WORK REQUEST
Copy out each line of the entries below in which the string "full" appears.

Top of EXERCISE DATA

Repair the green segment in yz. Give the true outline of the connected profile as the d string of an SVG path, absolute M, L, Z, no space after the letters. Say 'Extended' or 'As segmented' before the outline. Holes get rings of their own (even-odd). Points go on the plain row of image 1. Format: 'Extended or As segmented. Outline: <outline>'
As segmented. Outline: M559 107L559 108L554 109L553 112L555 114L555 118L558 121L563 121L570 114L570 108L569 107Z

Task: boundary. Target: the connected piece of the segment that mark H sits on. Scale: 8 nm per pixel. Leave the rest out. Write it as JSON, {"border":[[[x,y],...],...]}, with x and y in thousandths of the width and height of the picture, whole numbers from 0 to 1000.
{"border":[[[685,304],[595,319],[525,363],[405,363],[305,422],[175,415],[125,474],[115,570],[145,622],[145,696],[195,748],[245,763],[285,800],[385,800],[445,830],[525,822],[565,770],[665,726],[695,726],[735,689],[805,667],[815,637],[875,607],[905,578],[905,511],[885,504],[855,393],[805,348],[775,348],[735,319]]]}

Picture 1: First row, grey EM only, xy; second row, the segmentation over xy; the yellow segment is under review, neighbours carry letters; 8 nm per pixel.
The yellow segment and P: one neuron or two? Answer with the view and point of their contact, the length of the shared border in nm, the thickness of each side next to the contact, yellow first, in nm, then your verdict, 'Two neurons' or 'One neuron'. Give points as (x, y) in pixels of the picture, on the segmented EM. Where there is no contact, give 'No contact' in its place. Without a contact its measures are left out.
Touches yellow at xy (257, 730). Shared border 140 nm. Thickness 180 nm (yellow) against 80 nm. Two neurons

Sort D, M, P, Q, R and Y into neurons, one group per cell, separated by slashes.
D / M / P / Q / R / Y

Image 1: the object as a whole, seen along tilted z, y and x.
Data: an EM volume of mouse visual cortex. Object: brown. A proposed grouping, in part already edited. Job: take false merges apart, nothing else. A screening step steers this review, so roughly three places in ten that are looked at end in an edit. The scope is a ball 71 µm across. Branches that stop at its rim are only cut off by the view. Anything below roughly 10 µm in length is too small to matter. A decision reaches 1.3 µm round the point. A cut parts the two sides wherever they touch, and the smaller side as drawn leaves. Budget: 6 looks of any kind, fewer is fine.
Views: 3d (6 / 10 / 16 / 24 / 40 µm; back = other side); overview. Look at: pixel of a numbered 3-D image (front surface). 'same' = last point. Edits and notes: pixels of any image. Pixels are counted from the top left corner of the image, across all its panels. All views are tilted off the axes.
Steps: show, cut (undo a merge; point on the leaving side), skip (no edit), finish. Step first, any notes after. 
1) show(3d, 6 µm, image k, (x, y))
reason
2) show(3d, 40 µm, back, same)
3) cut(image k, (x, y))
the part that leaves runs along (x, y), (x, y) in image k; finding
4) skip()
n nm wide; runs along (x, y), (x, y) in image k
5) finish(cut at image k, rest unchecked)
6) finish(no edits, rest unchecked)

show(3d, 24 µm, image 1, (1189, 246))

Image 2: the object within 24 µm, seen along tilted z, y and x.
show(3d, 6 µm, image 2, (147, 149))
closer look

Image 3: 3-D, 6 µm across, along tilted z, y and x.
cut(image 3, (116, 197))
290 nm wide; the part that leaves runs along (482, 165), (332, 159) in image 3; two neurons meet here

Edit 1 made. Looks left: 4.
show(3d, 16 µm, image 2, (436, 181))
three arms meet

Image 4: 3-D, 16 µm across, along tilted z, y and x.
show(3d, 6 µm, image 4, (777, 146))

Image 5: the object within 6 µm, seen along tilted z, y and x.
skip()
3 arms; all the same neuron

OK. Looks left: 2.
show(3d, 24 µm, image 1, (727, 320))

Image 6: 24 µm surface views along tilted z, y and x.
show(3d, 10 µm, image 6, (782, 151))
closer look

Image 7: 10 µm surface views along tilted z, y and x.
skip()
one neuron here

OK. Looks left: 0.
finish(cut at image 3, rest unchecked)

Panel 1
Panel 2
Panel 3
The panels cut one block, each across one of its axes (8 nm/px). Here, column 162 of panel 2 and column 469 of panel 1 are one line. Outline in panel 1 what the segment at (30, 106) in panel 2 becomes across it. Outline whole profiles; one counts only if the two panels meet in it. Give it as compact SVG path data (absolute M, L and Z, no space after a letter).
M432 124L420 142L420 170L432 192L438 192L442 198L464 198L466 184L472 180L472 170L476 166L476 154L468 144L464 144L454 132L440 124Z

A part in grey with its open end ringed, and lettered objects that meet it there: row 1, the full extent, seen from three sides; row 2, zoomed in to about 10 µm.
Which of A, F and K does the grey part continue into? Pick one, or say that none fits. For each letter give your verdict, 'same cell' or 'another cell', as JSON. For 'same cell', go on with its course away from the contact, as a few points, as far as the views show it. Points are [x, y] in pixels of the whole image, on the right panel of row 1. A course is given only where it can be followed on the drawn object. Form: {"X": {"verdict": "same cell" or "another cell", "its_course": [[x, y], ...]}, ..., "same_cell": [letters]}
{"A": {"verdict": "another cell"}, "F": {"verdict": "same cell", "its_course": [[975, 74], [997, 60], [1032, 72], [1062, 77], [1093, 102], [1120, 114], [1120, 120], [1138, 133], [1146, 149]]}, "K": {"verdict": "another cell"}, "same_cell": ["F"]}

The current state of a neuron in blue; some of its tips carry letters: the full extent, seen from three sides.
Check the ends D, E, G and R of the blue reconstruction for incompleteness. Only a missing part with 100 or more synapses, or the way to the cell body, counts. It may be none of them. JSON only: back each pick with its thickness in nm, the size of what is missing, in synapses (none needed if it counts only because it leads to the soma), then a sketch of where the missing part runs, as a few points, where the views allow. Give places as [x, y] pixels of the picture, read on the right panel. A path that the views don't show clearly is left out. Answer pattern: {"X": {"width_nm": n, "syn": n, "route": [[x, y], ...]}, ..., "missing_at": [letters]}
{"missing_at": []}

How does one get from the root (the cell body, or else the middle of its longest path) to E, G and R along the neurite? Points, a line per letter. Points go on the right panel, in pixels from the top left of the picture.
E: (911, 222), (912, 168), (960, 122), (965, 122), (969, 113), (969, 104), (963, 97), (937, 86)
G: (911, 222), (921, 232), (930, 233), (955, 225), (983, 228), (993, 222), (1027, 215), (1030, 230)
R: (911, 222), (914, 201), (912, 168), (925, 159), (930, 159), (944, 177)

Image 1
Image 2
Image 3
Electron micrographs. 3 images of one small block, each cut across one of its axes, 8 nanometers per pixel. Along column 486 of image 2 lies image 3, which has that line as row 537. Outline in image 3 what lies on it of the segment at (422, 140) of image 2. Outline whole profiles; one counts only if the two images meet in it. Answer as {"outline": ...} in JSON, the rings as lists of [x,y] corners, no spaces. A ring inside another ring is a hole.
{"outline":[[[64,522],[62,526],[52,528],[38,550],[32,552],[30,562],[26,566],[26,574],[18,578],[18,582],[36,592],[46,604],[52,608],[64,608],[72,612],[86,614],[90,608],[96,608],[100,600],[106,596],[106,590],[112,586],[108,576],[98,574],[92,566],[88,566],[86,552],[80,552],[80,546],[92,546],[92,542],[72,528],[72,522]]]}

Bottom of EXERCISE DATA

RESULT FOR THIS TASK
A part in grey with its open end ringed, and lettered objects that meet it there: row 1, the full extent, seen from three sides; row 2, zoomed in to about 10 µm.
The current state of a neuron in blue; some of its tips carry letters: the full extent, seen from three sides.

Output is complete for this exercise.